Brief ::
Copy out, word for word, the part of the listing that runs from its start through the line containing "Now, as you have a clear idea of what exactly", with both ends included. Leave the pictures out of your answer.
--- Source information Enclosed Below ---
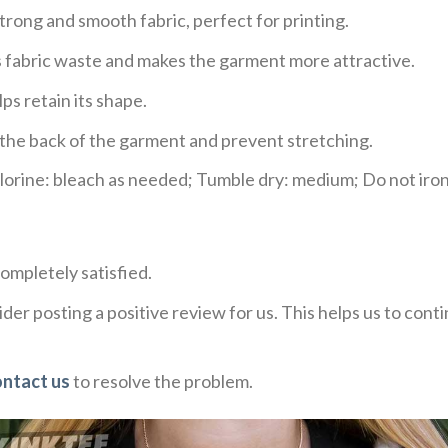
trong and smooth fabric, perfect for printing.
ces fabric waste and makes the garment more attractive.
ps retain its shape.
e the back of the garment and prevent stretching.
rine: bleach as needed; Tumble dry: medium; Do not iron;
ompletely satisfied.
der posting a positive review for us. This helps us to con
ontact us
to resolve the problem.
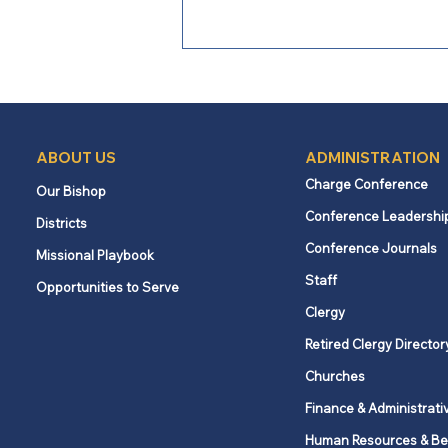
ABOUT US
ADMINISTRATION
Charge Conference
Our Bishop
Conference Leadershi
Districts
Loving Boldly: When the
Conference Journals
Missional Playbook
Church Became the Church
Staff
Opportunities to Serve
Clergy
Retired Clergy Director
Churches
Finance & Administrati
Human Resources & Be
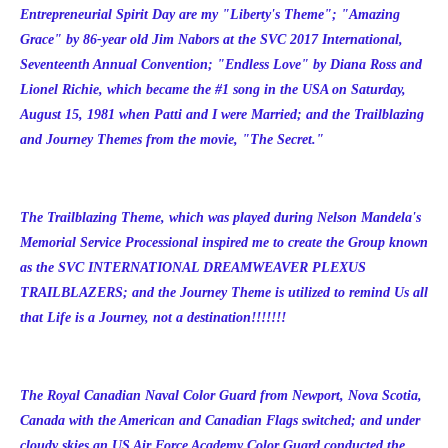
Entrepreneurial Spirit Day are my "Liberty's Theme"; "Amazing
Grace" by 86-year old Jim Nabors at the SVC 2017 International,
Seventeenth Annual Convention; "Endless Love" by Diana Ross and
Lionel Richie, which became the #1 song in the USA on Saturday,
August 15, 1981 when Patti and I were Married; and the Trailblazing
and Journey Themes from the movie, "The Secret."
The Trailblazing Theme, which was played during Nelson Mandela's
Memorial Service Processional inspired me to create the Group known
as the
SVC INTERNATIONAL DREAMWEAVER PLEXUS
TRAILBLAZERS; and the Journey Theme is utilized to remind Us all
that Life is a Journey, not a destination!!!!!!!
The Royal Canadian Naval Color Guard from Newport, Nova Scotia,
Canada with the American and Canadian Flags switched; and under
cloudy skies an US Air Force Academy Color Guard conducted the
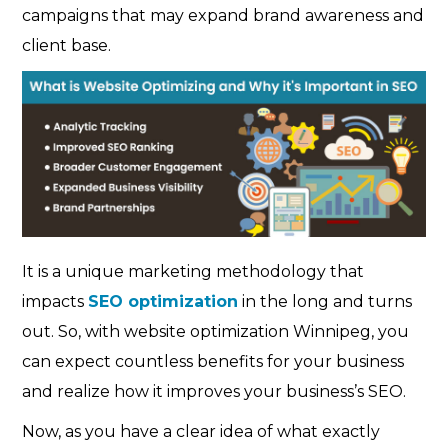
campaigns that may expand brand awareness and
client base.
It is a unique marketing methodology that
impacts
SEO optimization
in the long and turns
out. So, with website optimization Winnipeg, you
can expect countless benefits for your business
and realize how it improves your business’s SEO.
Now, as you have a clear idea of what exactly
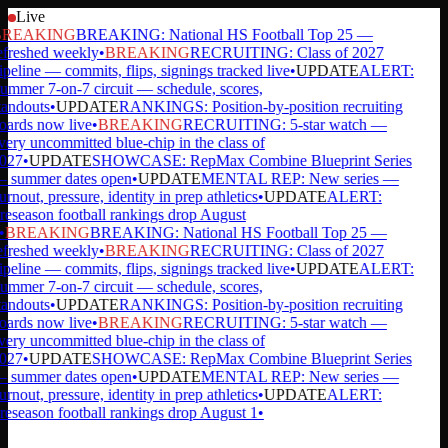
Live
REAKING
BREAKING: National HS Football Top 25 —
efreshed weekly
•
BREAKING
RECRUITING: Class of 2027
ipeline — commits, flips, signings tracked live
•
UPDATE
ALERT:
ummer 7-on-7 circuit — schedule, scores,
tandouts
•
UPDATE
RANKINGS: Position-by-position recruiting
oards now live
•
BREAKING
RECRUITING: 5-star watch —
very uncommitted blue-chip in the class of
027
•
UPDATE
SHOWCASE: RepMax Combine Blueprint Series
 summer dates open
•
UPDATE
MENTAL REP: New series —
rnout, pressure, identity in prep athletics
•
UPDATE
ALERT:
reseason football rankings drop August
•
BREAKING
BREAKING: National HS Football Top 25 —
efreshed weekly
•
BREAKING
RECRUITING: Class of 2027
ipeline — commits, flips, signings tracked live
•
UPDATE
ALERT:
ummer 7-on-7 circuit — schedule, scores,
tandouts
•
UPDATE
RANKINGS: Position-by-position recruiting
oards now live
•
BREAKING
RECRUITING: 5-star watch —
very uncommitted blue-chip in the class of
027
•
UPDATE
SHOWCASE: RepMax Combine Blueprint Series
 summer dates open
•
UPDATE
MENTAL REP: New series —
rnout, pressure, identity in prep athletics
•
UPDATE
ALERT:
reseason football rankings drop August 1
•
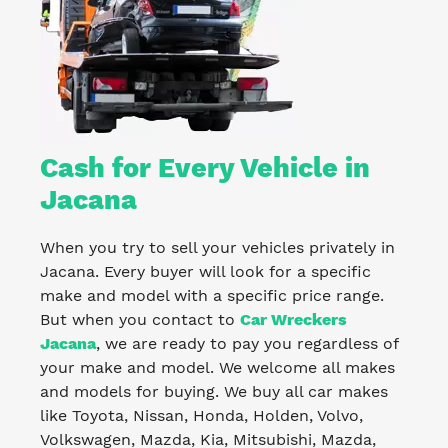
Cash for Every Vehicle in
Jacana
When you try to sell your vehicles privately in
Jacana. Every buyer will look for a specific
make and model with a specific price range.
But when you contact to
Car Wreckers
Jacana
, we are ready to pay you regardless of
your make and model. We welcome all makes
and models for buying. We buy all car makes
like Toyota, Nissan, Honda, Holden, Volvo,
Volkswagen, Mazda, Kia, Mitsubishi, Mazda,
--- End of Enclosed Source information ---
Response ::
trong and smooth fabric, perfect for printing.
ces fabric waste and makes the garment more attractive.
ps retain its shape.
e the back of the garment and prevent stretching.
rine: bleach as needed; Tumble dry: medium; Do not iron;
ompletely satisfied.
der posting a positive review for us. This helps us to con
ontact us
to resolve the problem.
ABOUT US
ADMINISTRATION
Charge Conference
Our Bishop
Conference Leadershi
Districts
Loving Boldly: When the
Conference Journals
Missional Playbook
Church Became the Church
Staff
Opportunities to Serve
Clergy
Retired Clergy Director
Churches
Finance & Administrati
Human Resources & Be
Entrepreneurial Spirit Day are my "Liberty's Theme"; "Amazing
Grace" by 86-year old Jim Nabors at the SVC 2017 International,
Seventeenth Annual Convention; "Endless Love" by Diana Ross and
Lionel Richie, which became the #1 song in the USA on Saturday,
August 15, 1981 when Patti and I were Married; and the Trailblazing
and Journey Themes from the movie, "The Secret."
The Trailblazing Theme, which was played during Nelson Mandela's
Memorial Service Processional inspired me to create the Group known
as the
SVC INTERNATIONAL DREAMWEAVER PLEXUS
TRAILBLAZERS; and the Journey Theme is utilized to remind Us all
that Life is a Journey, not a destination!!!!!!!
The Royal Canadian Naval Color Guard from Newport, Nova Scotia,
Canada with the American and Canadian Flags switched; and under
cloudy skies an US Air Force Academy Color Guard conducted the
campaigns that may expand brand awareness and
client base.
It is a unique marketing methodology that
impacts
SEO optimization
in the long and turns
out. So, with website optimization Winnipeg, you
can expect countless benefits for your business
and realize how it improves your business’s SEO.
Now, as you have a clear idea of what exactly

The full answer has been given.